Last week, I was in Austin for South by Southwest. Between client meetings and reconnecting with peers, I had the chance to do something I find increasingly valuable, which is to step into conversations about talent and the future of work that are happening well outside my usual lane of talent and HR.
I’ve talked before about what it means to operate at the edge of work, and part of that is about direction. Most of us are conditioned to look north and south: up toward leadership, down toward our teams, along the vertical axis of our own function and career path. And that still matters.
But being at the edge means also looking east and west, aka across disciplines, industries, and professions that are grappling with the same forces we are, just from a different angle. Some of the most important signals about where work is heading don’t come from inside your own lane.

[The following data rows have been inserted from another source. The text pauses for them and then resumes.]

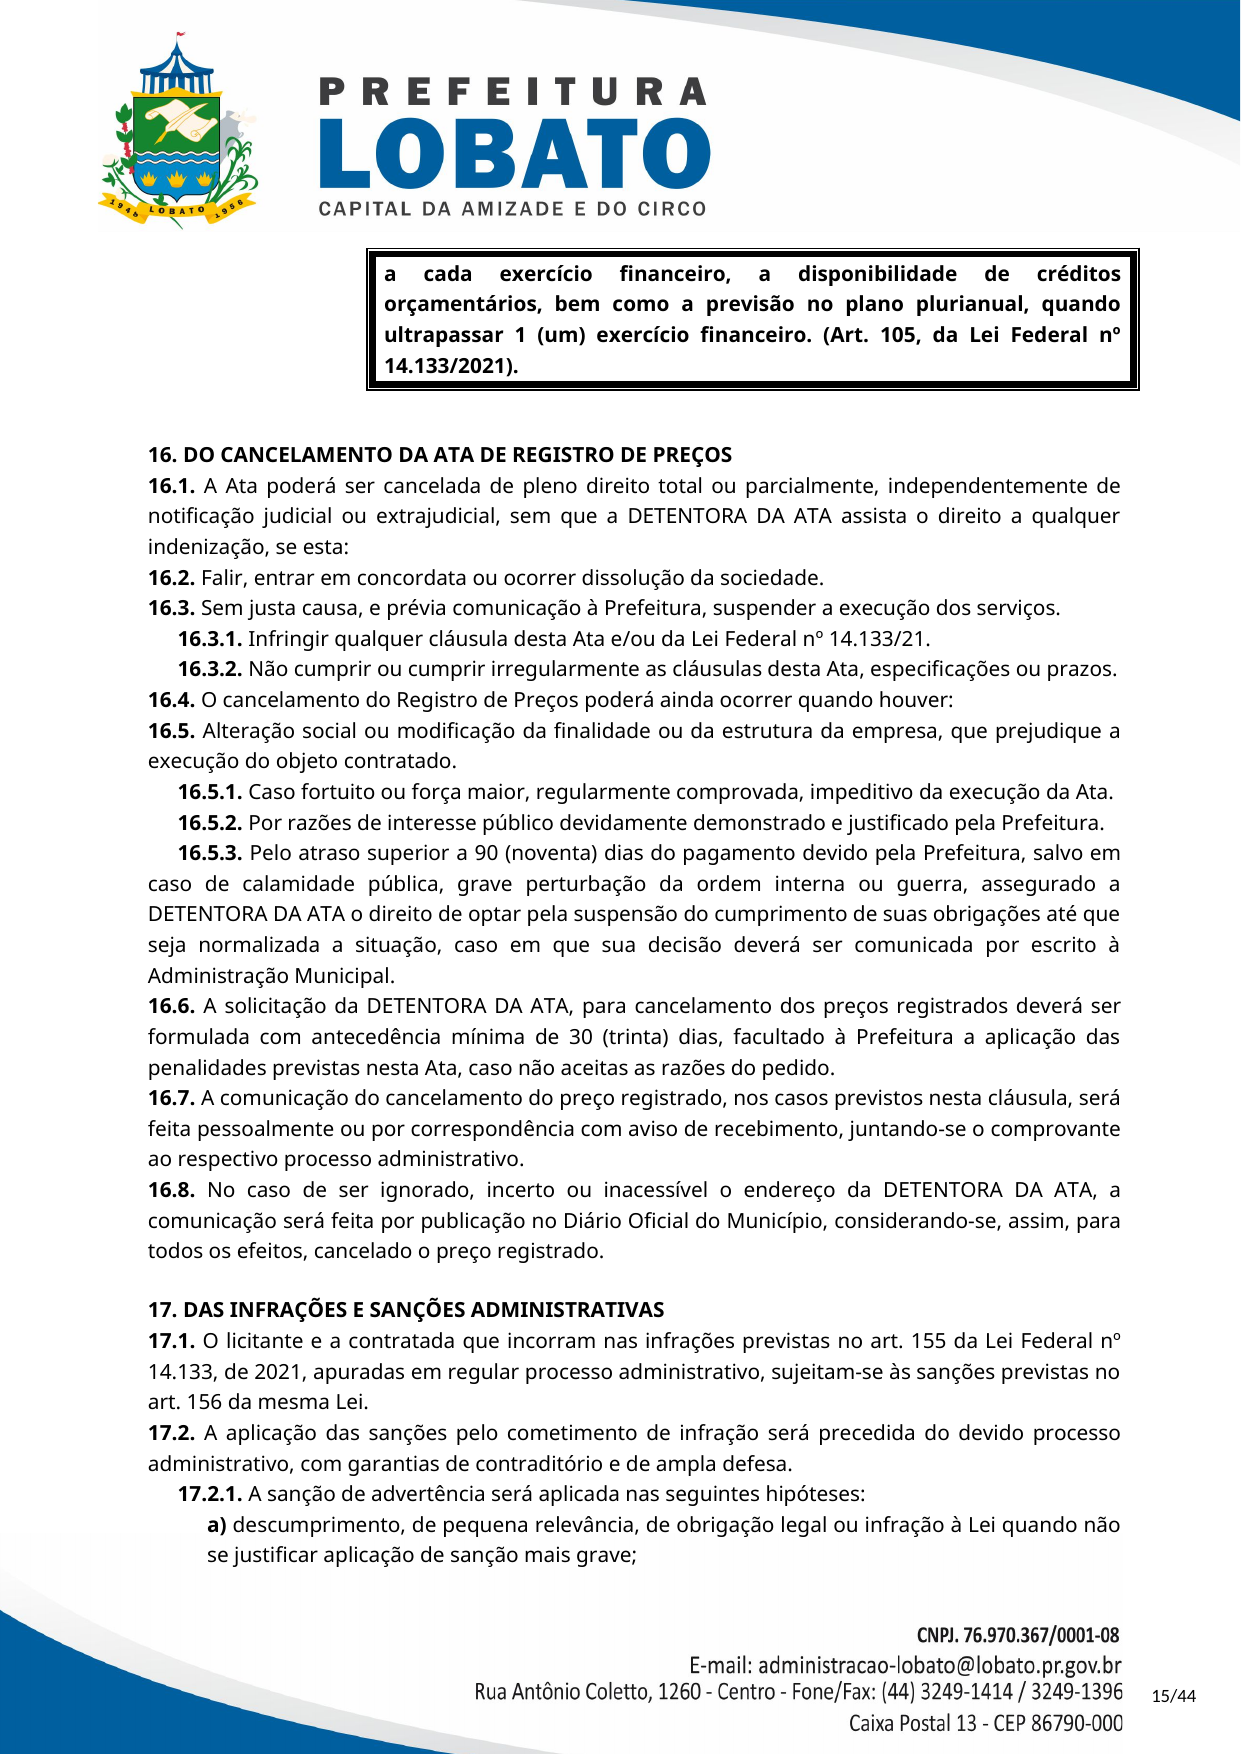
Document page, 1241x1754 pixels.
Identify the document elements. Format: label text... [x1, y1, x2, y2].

text 16.7. A comunicação do cancelamento do preço registrado, nos casos previstos nesta cláusula, será feita pessoalmente ou por correspondência com aviso de recebimento, juntando-se o comprovante ao respectivo processo administrativo. [148, 1083, 1122, 1173]
text 16. DO CANCELAMENTO DA ATA DE REGISTRO DE PREÇOS [148, 440, 1122, 469]
text 16.5.1. Caso fortuito ou força maior, regularmente comprovada, impeditivo da execução da Ata. [148, 777, 1122, 806]
text 16.4. O cancelamento do Registro de Preços poderá ainda ocorrer quando houver: [148, 685, 1122, 714]
text 16.5.2. Por razões de interesse público devidamente demonstrado e justificado pela Prefeitura. [148, 808, 1122, 836]
text 17. DAS INFRAÇÕES E SANÇÕES ADMINISTRATIVAS [148, 1296, 1122, 1324]
picture [97, 0, 1241, 232]
text 16.5.3. Pelo atraso superior a 90 (noventa) dias do pagamento devido pela Prefeitura, salvo em caso de calamidade pública, grave perturbação da ordem interna ou guerra, assegurado a DETENTORA DA ATA o direito de optar pela suspensão do cumprimento de suas obrigações até que seja normalizada a situação, caso em que sua decisão deverá ser comunicada por escrito à Administração Municipal. [148, 838, 1122, 989]
text 16.3.2. Não cumprir ou cumprir irregularmente as cláusulas desta Ata, especificações ou prazos. [148, 654, 1122, 683]
picture [0, 1533, 1123, 1754]
text 16.6. A solicitação da DETENTORA DA ATA, para cancelamento dos preços registrados deverá ser formulada com antecedência mínima de 30 (trinta) dias, facultado à Prefeitura a aplicação das penalidades previstas nesta Ata, caso não aceitas as razões do pedido. [148, 991, 1122, 1081]
text 17.2. A aplicação das sanções pelo cometimento de infração será precedida do devido processo administrativo, com garantias de contraditório e de ampla defesa. [148, 1418, 1122, 1477]
text a) descumprimento, de pequena relevância, de obrigação legal ou infração à Lei quando não se justificar aplicação de sanção mais grave; [207, 1510, 1122, 1569]
text 16.2. Falir, entrar em concordata ou ocorrer dissolução da sociedade. [148, 563, 1122, 591]
text 16.5. Alteração social ou modificação da finalidade ou da estrutura da empresa, que prejudique a execução do objeto contratado. [148, 716, 1122, 775]
text 16.3. Sem justa causa, e prévia comunicação à Prefeitura, suspender a execução dos serviços. [148, 593, 1122, 622]
text 16.3.1. Infringir qualquer cláusula desta Ata e/ou da Lei Federal nº 14.133/21. [148, 624, 1122, 652]
text 17.2.1. A sanção de advertência será aplicada nas seguintes hipóteses: [148, 1479, 1122, 1508]
text 17.1. O licitante e a contratada que incorram nas infrações previstas no art. 155 da Lei Federal nº 14.133, de 2021, apuradas em regular processo administrativo, sujeitam-se às sanções previstas no art. 156 da mesma Lei. [148, 1326, 1122, 1416]
text 16.1. A Ata poderá ser cancelada de pleno direito total ou parcialmente, independentemente de notificação judicial ou extrajudicial, sem que a DETENTORA DA ATA assista o direito a qualquer indenização, se esta: [148, 471, 1122, 561]
text 16.8. No caso de ser ignorado, incerto ou inacessível o endereço da DETENTORA DA ATA, a comunicação será feita por publicação no Diário Oficial do Município, considerando-se, assim, para todos os efeitos, cancelado o preço registrado. [148, 1175, 1122, 1265]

They come from watching how other adjacent teams/functions/professions are adapting, what they’re figuring out, and what you can bring back. This exploring is how you stay sharp, see around corners, and bring something genuinely useful back to the people you serve.

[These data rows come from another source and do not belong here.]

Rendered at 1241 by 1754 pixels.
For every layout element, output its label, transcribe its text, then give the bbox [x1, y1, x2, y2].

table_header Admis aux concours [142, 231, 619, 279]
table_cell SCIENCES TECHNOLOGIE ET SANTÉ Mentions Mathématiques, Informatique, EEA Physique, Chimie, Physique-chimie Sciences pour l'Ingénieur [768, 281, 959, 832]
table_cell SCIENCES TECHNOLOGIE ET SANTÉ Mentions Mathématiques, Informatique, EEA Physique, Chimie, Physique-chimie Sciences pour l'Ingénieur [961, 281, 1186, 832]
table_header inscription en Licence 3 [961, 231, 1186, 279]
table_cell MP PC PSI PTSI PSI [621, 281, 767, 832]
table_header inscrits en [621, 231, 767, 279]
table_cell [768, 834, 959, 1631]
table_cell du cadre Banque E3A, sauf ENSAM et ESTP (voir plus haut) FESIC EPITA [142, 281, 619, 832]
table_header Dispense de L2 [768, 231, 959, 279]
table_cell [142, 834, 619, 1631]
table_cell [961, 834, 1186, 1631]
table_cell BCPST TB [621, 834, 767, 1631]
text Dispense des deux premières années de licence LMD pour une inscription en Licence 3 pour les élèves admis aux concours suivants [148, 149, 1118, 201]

For me, this meant moderating a panel on The Future of Marketing Careers, featuring Debbie Woloshin (CMO, Stitch Fix), Kimberly Storin (CMO, Zoom), and Rohan Gupta (Partner, Deloitte Consulting)
I am finding more and more conversations about talent and skills outside of my domain of HR and Talent. I think it’s important to show up in those rooms. Hearing how people outside of HR think about these challenges keeps me at the edge, forces me to see things differently, and hopefully brings a perspective that’s useful to them too.

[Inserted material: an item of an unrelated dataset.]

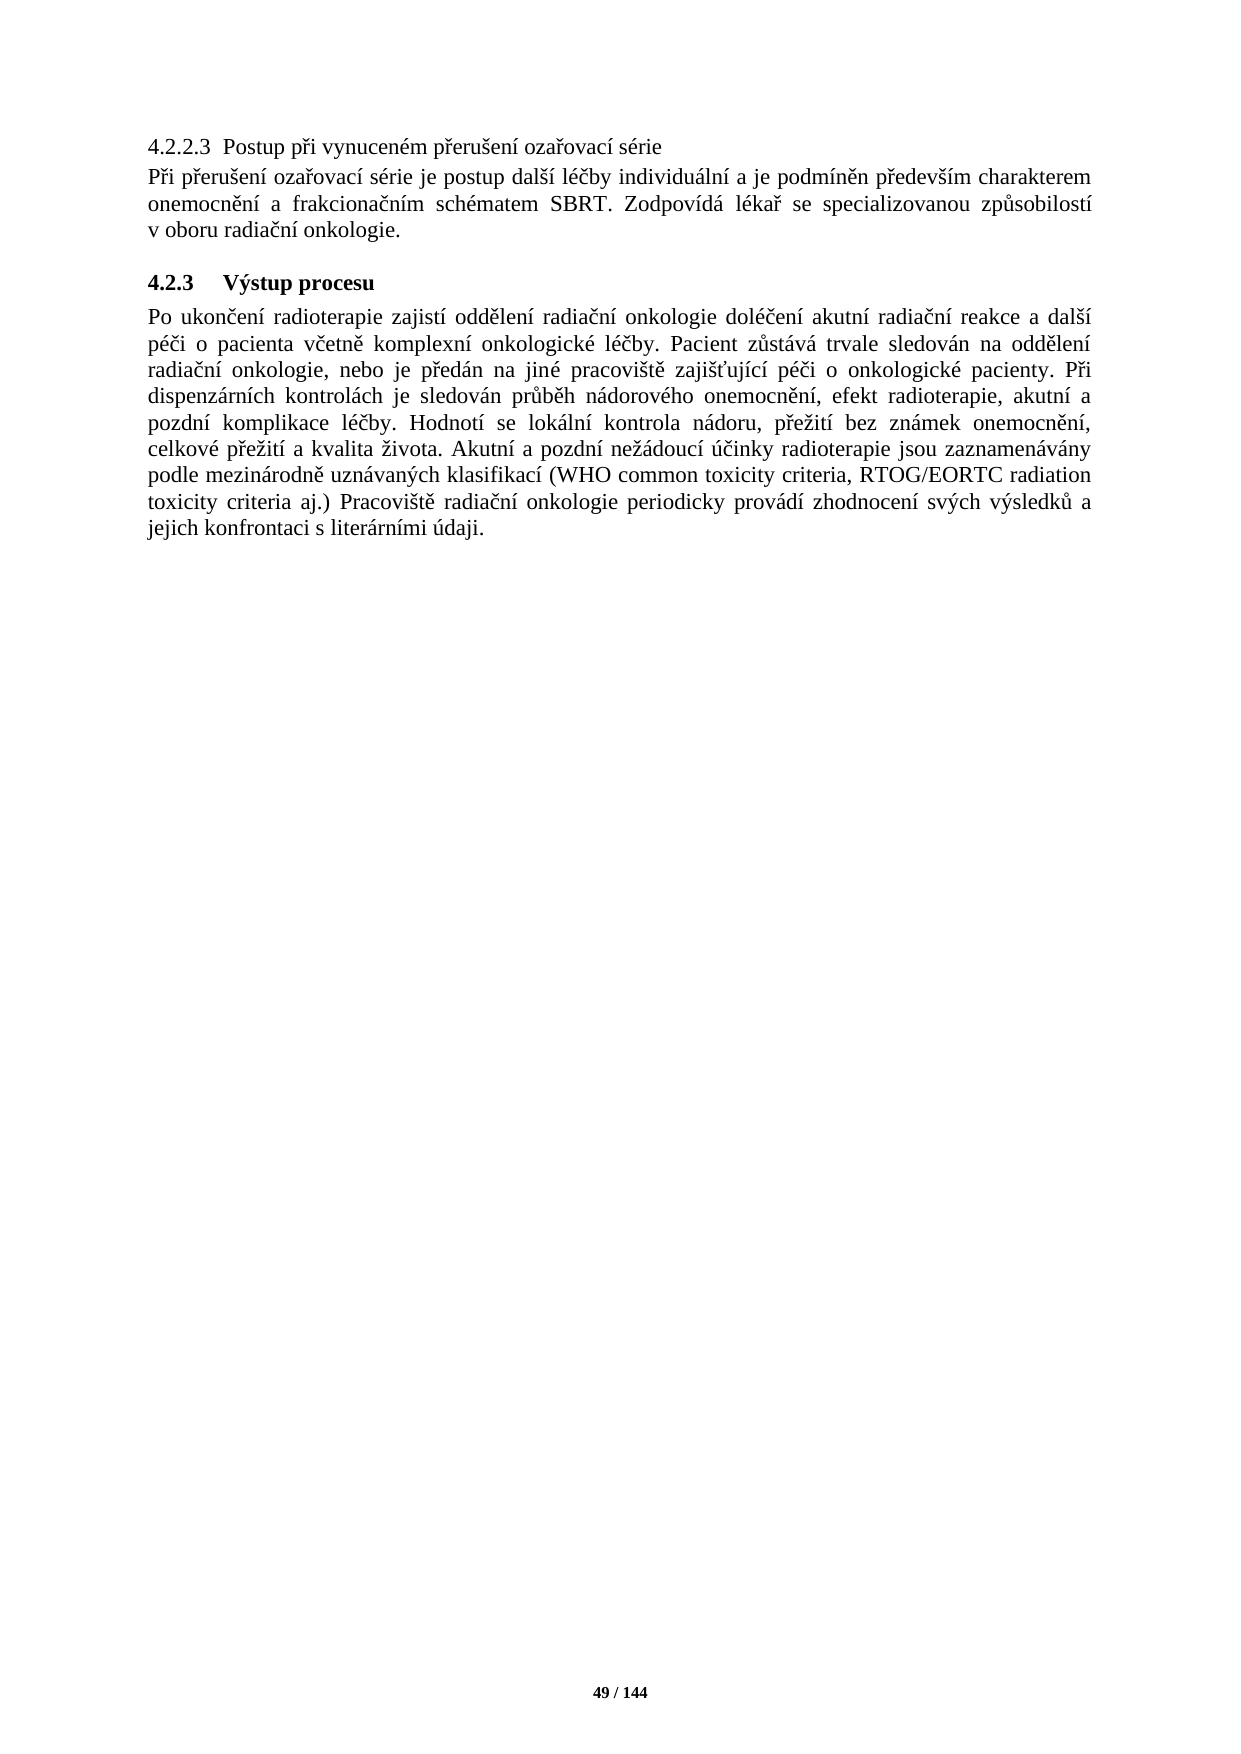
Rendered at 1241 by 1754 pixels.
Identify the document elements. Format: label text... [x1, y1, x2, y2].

How marketing itself is changing: Kim shared a fascinating data point: 30% (up to 50% now) of Zoom’s searches are now starting in large language models (Ex: Chat GPT) rather than Google. That shift has given rise to a whole new discipline, answer engine optimization (AEO) and generative engine optimization (GEO) and what LLMs cite isn’t brand content or product pages. It’s press releases, LinkedIn posts, Reddit threads, and individual thought leadership. LinkedIn, Kim noted, is currently the number one cited source for large models. As a result of this, Kim put together a cross-functional team, PR, content, SEO, web, etc, all focused together on managing visibility in language models. What used to be one team’s job became everyone’s job.
How the marketing function is changing: Debbie echoed this at Stitch Fix, whose marketing team has over 40+ use cases for how they use AI, including specific steps for what is automated, what is human and what requires both. As AI took on more of the execution work, her team found themselves moving outward into the organization, collaborating with more stakeholders to tackle different or new bodies of work, and thinking from the perspective of the whole business rather than just their slice of it. Kim framed the emerging role as “marketers are becoming orchestrators,” aka people who know how to direct, coordinate, and make judgment calls across a much more complex and interconnected set of tools, teams, and channels.
How marketing careers are changing: Which brings it back to the individual. Kim offered a lens I found genuinely useful: at some point in your career, you need to decide whether you want to go deep as a specialist (I-shaped), broad with a core specialty (T-shaped), or build expertise across multiple areas (M-shaped). AI doesn’t change which path is right for you, but it dramatically expands what you can execute from any of them.
Navigating Your Career in a Changing World of Work

I have my own thoughts and ideas about how to navigate a career in these times, but I wanted to get those of my panelists. One of my favorite moments came when I asked each panelist to go back. If you were 22 today, stepping into a marketing career in this environment, one where the old models for building a career are losing their relevance faster than new ones are taking shape, and what would you actually do? What would you tell the version of yourself that hadn’t figured it out yet?
Debbie offered three filters worth returning to throughout your career:
- get clear on what genuinely sparks your intellectual curiosity,
- be honest about where you’re strong and where you still need to grow,
- know the kind of impact you want to have.
She also made the case for mental agility and humility, and to note fear being wrong, as the most important traits anyone can cultivate right now In a world changing this fast, the ability to adapt matters more than always having the right answer.
Kim was more direct. When everyone has access to the same AI tools and millions of optimized resumes are flooding every job opening, what differentiates you is no longer the document it’s your social capital. The relationships, trust, and reputation you’ve built over time are the things that can’t be automated or replicated. Your tech stack can be copied. Who speaks up for you when you’re not in the room cannot. And she was specific about the kind of relationships that matter most: not just mentors, but sponsors. Mentors give you guidance. Sponsors give you access. While Kim still believes in the value of mentors, if you’re trying to optimize for opportunities and resources, you are going to need people in positions of power and influence to open those doors
Finally, Rohan closed with the relevant and enduring idea the traits that make someone extraordinary as a marketing (and I would argue, most functions) haven’t changed much in twenty years: high emotional intelligence, sound judgment, technical fluency, experience. What’s changed is how they show up. Technical fluency now includes AI. Judgment now includes knowing when not to use it.
The throughline in their comments (as well as my own personal experience) comes back to curiosity and discernment. Whether you’re trying to be a great marketer today or figure out how to navigate your career, those two qualities kept showing up as ones you want to lean into as a human.